Wednesday, August 26, 2015

talking

It has been previously established that my voice is rubbish. 

Fortunately I have a couple options via the computer. 

One is to use the on-screen keyboard (I can still maneuver the mouse with my right hand). 

The other option is to use my ‘tobii eye gaze’ which is a device attached to my monitor and tracks my eye movement.  With my eyes I can type, access any program, email, etc.  It certainly takes more time but it is an awesome tool to have.  It enables me to communicate without it turning into a silly guessing game of ‘What is Janae trying to say?’  When I sit behind the computer and begin to type it is like taking a big breath of air after being under water.  I no longer feel as trapped in my thoughts because they come out easier to understand. 

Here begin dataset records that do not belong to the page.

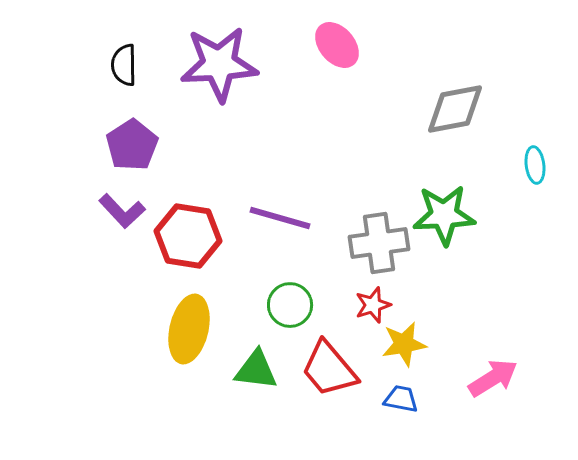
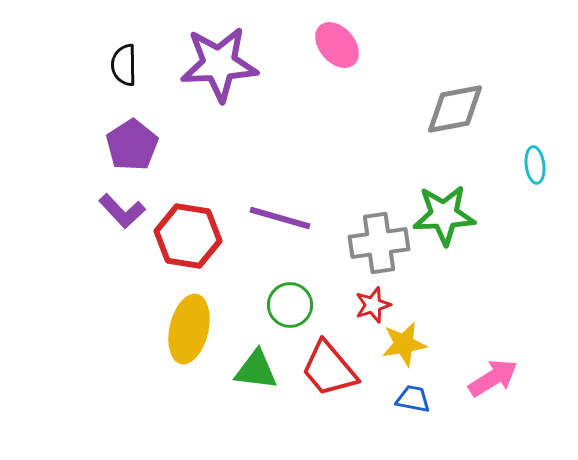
blue trapezoid: moved 12 px right
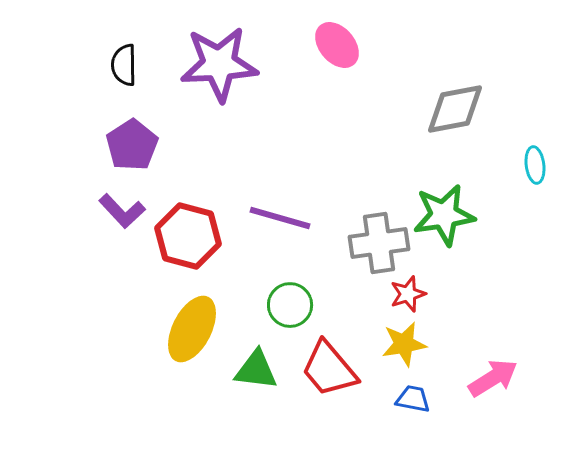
green star: rotated 6 degrees counterclockwise
red hexagon: rotated 6 degrees clockwise
red star: moved 35 px right, 11 px up
yellow ellipse: moved 3 px right; rotated 14 degrees clockwise
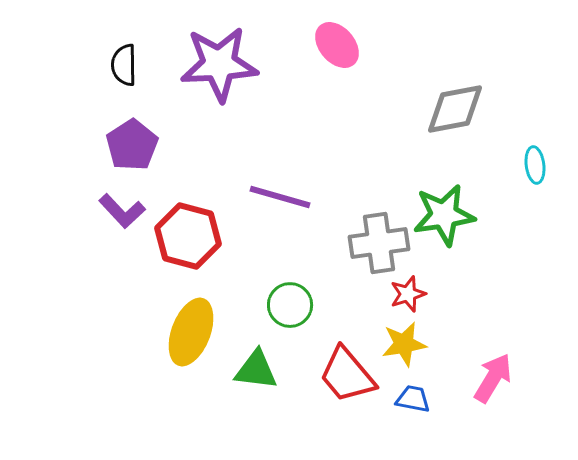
purple line: moved 21 px up
yellow ellipse: moved 1 px left, 3 px down; rotated 6 degrees counterclockwise
red trapezoid: moved 18 px right, 6 px down
pink arrow: rotated 27 degrees counterclockwise
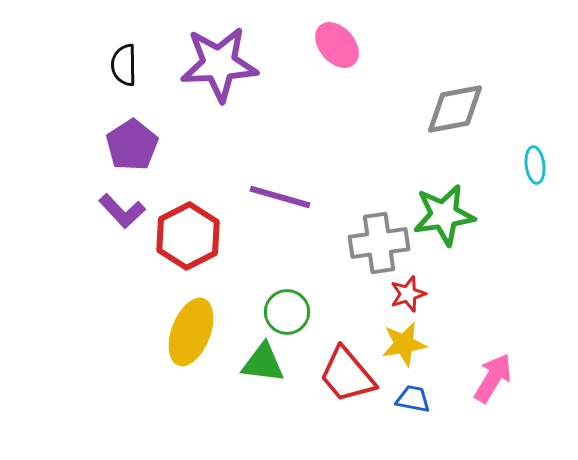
red hexagon: rotated 18 degrees clockwise
green circle: moved 3 px left, 7 px down
green triangle: moved 7 px right, 7 px up
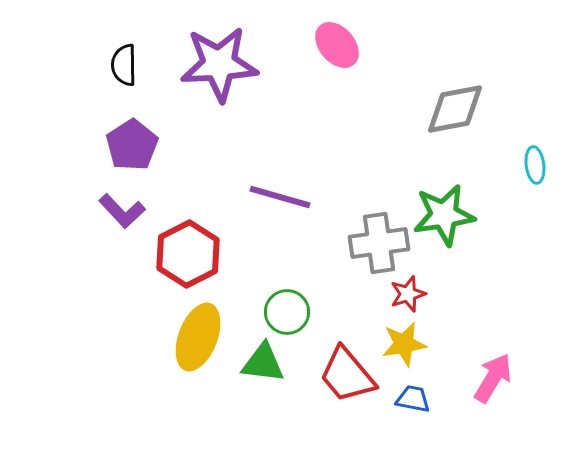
red hexagon: moved 18 px down
yellow ellipse: moved 7 px right, 5 px down
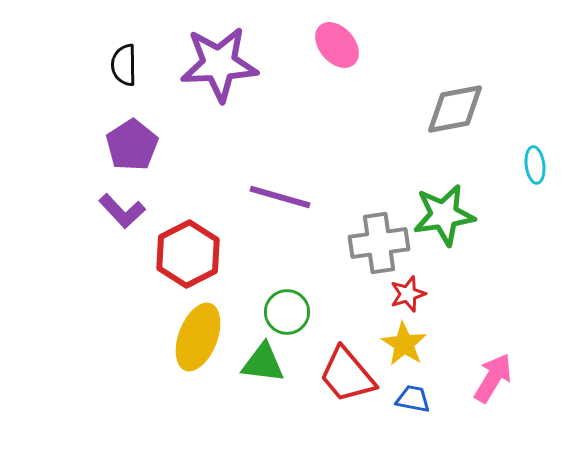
yellow star: rotated 30 degrees counterclockwise
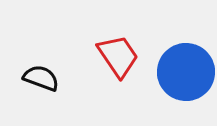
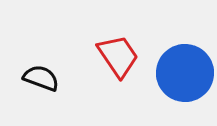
blue circle: moved 1 px left, 1 px down
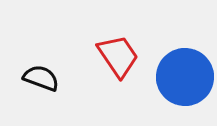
blue circle: moved 4 px down
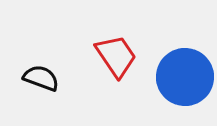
red trapezoid: moved 2 px left
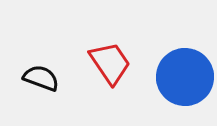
red trapezoid: moved 6 px left, 7 px down
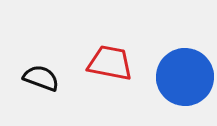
red trapezoid: rotated 45 degrees counterclockwise
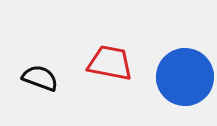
black semicircle: moved 1 px left
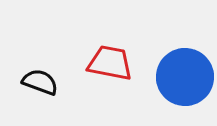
black semicircle: moved 4 px down
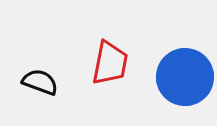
red trapezoid: rotated 90 degrees clockwise
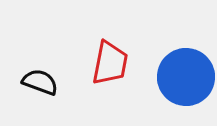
blue circle: moved 1 px right
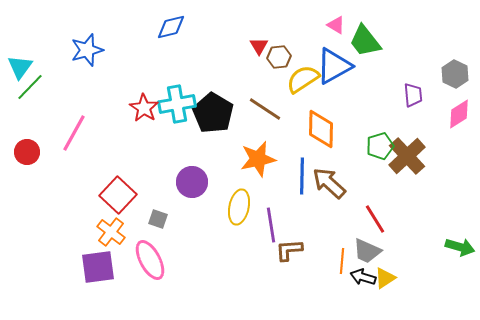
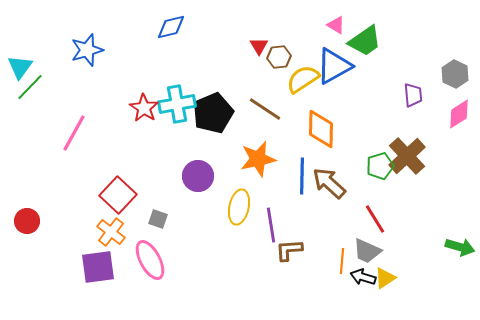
green trapezoid: rotated 87 degrees counterclockwise
black pentagon: rotated 18 degrees clockwise
green pentagon: moved 20 px down
red circle: moved 69 px down
purple circle: moved 6 px right, 6 px up
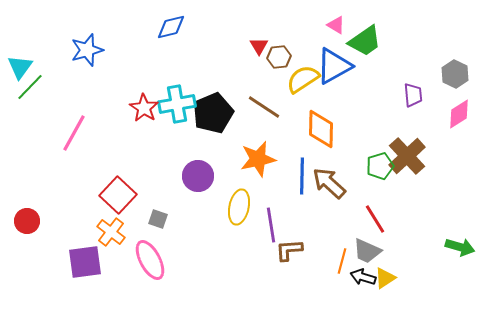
brown line: moved 1 px left, 2 px up
orange line: rotated 10 degrees clockwise
purple square: moved 13 px left, 5 px up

We define ourselves in so many ways.  Some might be:  Our job, our title, our pay, where we live, age, physical characteristics, married vs single, friends, children at home, being an empty nester, how good we are at something, what organizations wet are affiliated with and on and on.  When one of those things changes it has the potential to leave us deeply unsettled and insecure.

I’ve been through a fair amount of physical loss and it does leave me shaken each time it happens.  Each time I have had to redefine how I perceive that aspect of myself.

I never thought my voice defined me which now, of course, seems like a stupid thing to think. I have experienced significant periods of insecurity over my changing voice.   But eventually the approach I try to take is this:  I have children to raise and they are going to pick up on my cues.  It isn’t an option for me to be ashamed of the way I am because I don’t want them to be embarrassed by my condition.  

And so I will keep trying to talk as long as I can.  Game on.  

Here is the ONE advantage of having a difficult to understand voice… The bishopric doesn’t ask you to give a talk in church.  Or so I thought.  This past spring they DID ask me.  I wrote the talk but fortunately my friend, Andrea, read it. 

The talk was based on Elder Uchtdorf’s talk “The Gift of Grace”



On a side note I do appreciate, more than ever, people who do share their vocal talents with the rest of us.  Here is a picture from a concert we went to this summer.  Instead of a normal pose we asked if  they would photobomb our family picture. (Megan didn't come.)


Wednesday, February 25, 2015

well, it has been a year since the last post.

It has been a year since I posted!  I think one day I just didn't have anything to say.  Wait... I always have SOMETHING to say... but this past year I said it in conversations, or via email, or in my journal and letters.

Here is an email I recently sent to a friend:

I was thinking of you the other day and so I wanted to write and see how you were doing.  

Here is a quick recap since we last talked:

The first week of December we went on a roadtrip to California.  One afternoon we went to the beach.  It was overcast and windy but the kids still ran down to the waves and then promptly ran right back out as the water was freezing.  They spent most of their time crawling on some nearby rocks checking out tidal pools.  I watched from the boardwalk.  I loved that they were having fun and it was one of those moments where I felt like I was truly present and completely happy and at peace.

 BUT, having said that, I don't like sitting on the sidelines.  It isn't nearly as fun. SO, here is what I want to do for my birthday next month... I want to go skiing with Jeff and the kids.  My friend told me about an organization called the National Ability Center near Park City that can help us out. They will fit me with a bi-ski and a guide to take me down the mountain (we will go to Brighton).  How cool is that?  Hopefully it works out. 

I went to the temple this week with some friends.  Being there was a beautiful reminder of God's love!